Text shown
•••••

Although it didn’t yet exist in any form that an observer would call a band, what Bob calls the “gestation period” to follow was crucial to GBV’s eventual rise. In the Snakepit, Jim became a driving force in Bob’s continual musical experimentation and development.
“I got back from college and I’m sure Kim was not liking me being back,” Jim says. “I was showing up, hammered, with a twelve-pack. ‘Let’s go downstairs and jam!’” Where Bob might have been tempted to let that go, given the demands of family and work, Jimmy showing up every night gave him a reason—or at least an excuse.
One time Jimmy came over with a present for his brother: an acoustic guitar they dubbed the Buzzing One-Stringer, which he had purchased for $100 from local guitarist Ed Jon Dwyer. “[I think] it was easy to keep tuned,” Jamison says. “Some of Bob’s earlier guitars that he had were harder to keep in tune.”
“Eventually,” says Jim, “I found a boombox where you could record, then dub one time over it.”* This newfound ability to record songs, ideas, and snippets rekindled the dream in Bob, and saved Guided By Voices from an untimely demise.
Just after he came home from Arizona, Jimmy briefly wrote and recorded his own songs. “He would have been as good as Bob,” Pete Jamison claims. “He had a tune called ‘Bikewreck.’ But he didn’t keep up with it.” It was too soon for a solo career; GBV was waiting.
“THE MOST INTERESTING, SPONTANEOUSLY CREATIVE, and psychotic, moronic thing we did, we labeled Acid Ranch,” Bob recalls. “You know, secretly. In the lab.” It was the secret part that allowed them to experiment so freely. “Acid Ranch was fearless and ridiculous, because we knew no one would ever hear any of it.”
Recording sessions in the Snakepit circa 1981–1982 were extemporaneous, marathon affairs accompanied by copious amounts of beer, pot, and coke. “We’d go to the point of semiexhaustion.” They turned on all the amps, started the tape rolling, and recorded everything—song, interview, or fart. The plan was total creativity, and beyond that there were no further rules. Bob experimented with vocal delivery, falsetto, harmonies, wordplay, and accents ranging from British to a carnival barker’s brassy tone.
They got the name Acid Ranch from Spahn Ranch, the Manson’s Family’s hideout, but it was also a play on acid rain. It was only one of the band names Bob and Mitch—and Jimmy once he was back home—recorded under, but it was a favorite. (They were Mailbox when a drum machine was included.* “Mailbox was a little bit more refined,” Bob says. “We were influenced by the Smiths and shit.”)

•••••

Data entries
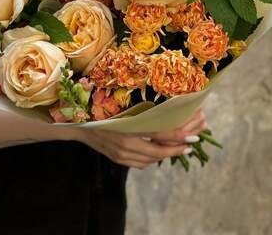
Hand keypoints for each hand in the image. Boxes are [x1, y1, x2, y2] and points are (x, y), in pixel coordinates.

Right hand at [73, 107, 206, 169]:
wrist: (79, 124)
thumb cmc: (102, 110)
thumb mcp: (123, 107)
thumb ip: (142, 113)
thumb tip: (165, 112)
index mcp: (127, 127)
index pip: (158, 134)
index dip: (177, 135)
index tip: (193, 137)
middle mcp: (124, 143)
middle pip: (158, 151)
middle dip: (176, 148)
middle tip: (191, 144)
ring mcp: (120, 154)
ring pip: (150, 160)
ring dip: (166, 154)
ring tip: (178, 147)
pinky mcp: (118, 159)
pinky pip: (140, 163)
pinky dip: (152, 159)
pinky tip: (157, 151)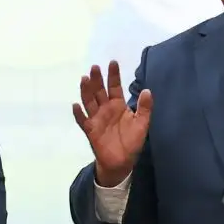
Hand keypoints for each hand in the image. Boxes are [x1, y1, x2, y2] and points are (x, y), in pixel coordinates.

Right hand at [74, 61, 152, 185]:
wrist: (122, 161)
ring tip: (85, 79)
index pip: (114, 87)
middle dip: (97, 79)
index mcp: (118, 105)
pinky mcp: (91, 130)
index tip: (113, 62)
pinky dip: (79, 114)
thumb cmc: (132, 141)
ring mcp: (97, 119)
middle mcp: (105, 109)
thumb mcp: (142, 123)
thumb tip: (147, 90)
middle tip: (95, 67)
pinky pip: (83, 121)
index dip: (113, 75)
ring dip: (86, 91)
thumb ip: (145, 108)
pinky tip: (76, 105)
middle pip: (99, 91)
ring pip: (89, 102)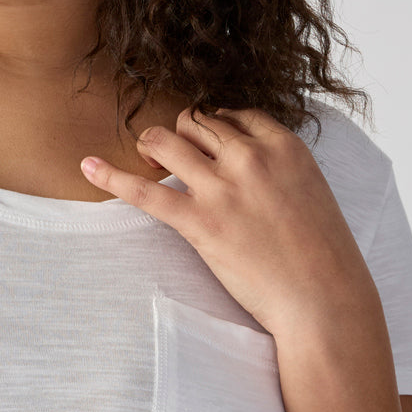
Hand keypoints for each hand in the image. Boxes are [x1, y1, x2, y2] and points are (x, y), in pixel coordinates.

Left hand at [81, 105, 379, 339]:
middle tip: (174, 155)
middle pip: (196, 121)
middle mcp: (251, 157)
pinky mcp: (200, 222)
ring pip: (166, 140)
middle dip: (180, 133)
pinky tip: (87, 165)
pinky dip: (112, 176)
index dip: (213, 124)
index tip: (205, 140)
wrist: (324, 299)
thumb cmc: (323, 254)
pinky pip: (144, 190)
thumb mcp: (310, 191)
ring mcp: (223, 188)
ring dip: (150, 145)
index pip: (233, 113)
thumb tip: (246, 160)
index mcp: (284, 145)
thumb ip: (278, 167)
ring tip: (148, 159)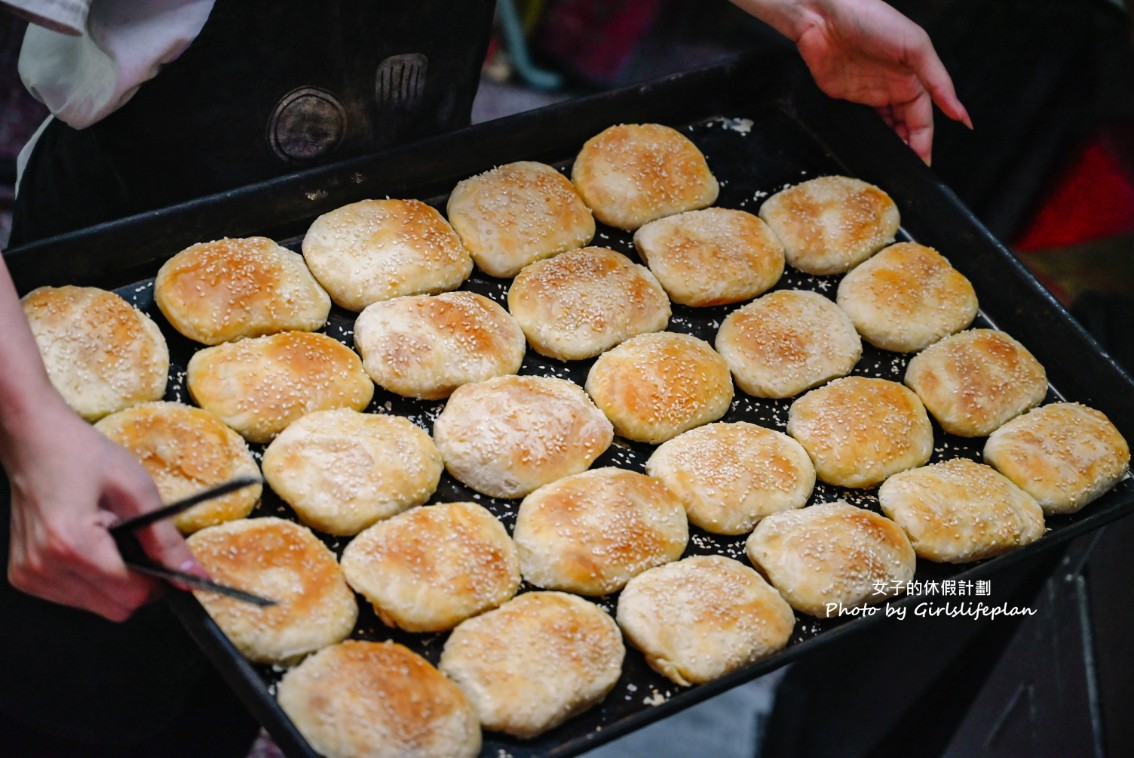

•••••

Apply what you read
**1.** Decide whether each statement agrees with the Guided By Voices excerpt, answering yes or no and quoting the words that settle it: (a) Jimmy paid $100 for the Buzzing One-Stringer. (b) The name Acid Ranch was taken from a recording studio. (c) The group went by Mailbox when a drum machine was part of the recording.
**2.** According to the Guided By Voices excerpt, what was the title of a tune Jimmy wrote after coming home from Arizona?
**3.** Carry on the Guided By Voices excerpt from the point where it stops.
The rows above have no connection to the Guided By Voices excerpt.

List of answers
**1.**
(a) Yes: "which he had purchased for $100 from local guitarist Ed Jon Dwyer"
(b) No: "They got the name Acid Ranch from Spahn Ranch, the Manson’s Family’s hideout"
(c) Yes: "They were Mailbox when a drum machine was included."

**2.** "Bikewreck."

**3.**
They played whatever was at hand: someone would bang out a rhythm on the clothes dryer or a plastic bucket, Bob played an acoustic guitar or Mitch played bass, they warbled a cappella barbershop harmonies, or even used squeaking squeeze toys—as in the song “Mongoose Orgasm,” a frantic blood relative to the Residents’ Duck Stab and Pink Floyd’s “Several Species of Small Furry Animals Gathered Together in a Cave and Grooving with a Pict.”
Bob and Jimmy did off-the-cuff episodes of what they called The Frank and Candid Show: Bob was the host, and Jimmy the Ed McMahon–style sidekick. They’d establish a scenario and Bob and Jimmy would improvise a skit. These sessions went on for two or three hours, sometimes more.
“Then we’d stop, get some more beer,” says Bob, “smoke a little.” Only after they were finished recording did they listen back, assigning each song or segment a title and writing down notes. “We always thought it would be about six or seven songs, but it was like eighteen.”
“We did acid a few times,” Bob recalls. “We’d end up naked and laughing our asses off at our brotherhood.” Once, they were in such a state when the doorbell rang.
“Hold on, I have to go get that,” Bob said—entirely reasonably, it seemed to him.
He went upstairs and answered the door, bare-ass naked, to find a pair of surprised Jehovah’s Witnesses. They apologized and said they’d come back.
“Nooo!” Bob protested, laughing, just about chasing them down the sidewalk. “Come on in, I want to hear what you have to say. I’m ready!”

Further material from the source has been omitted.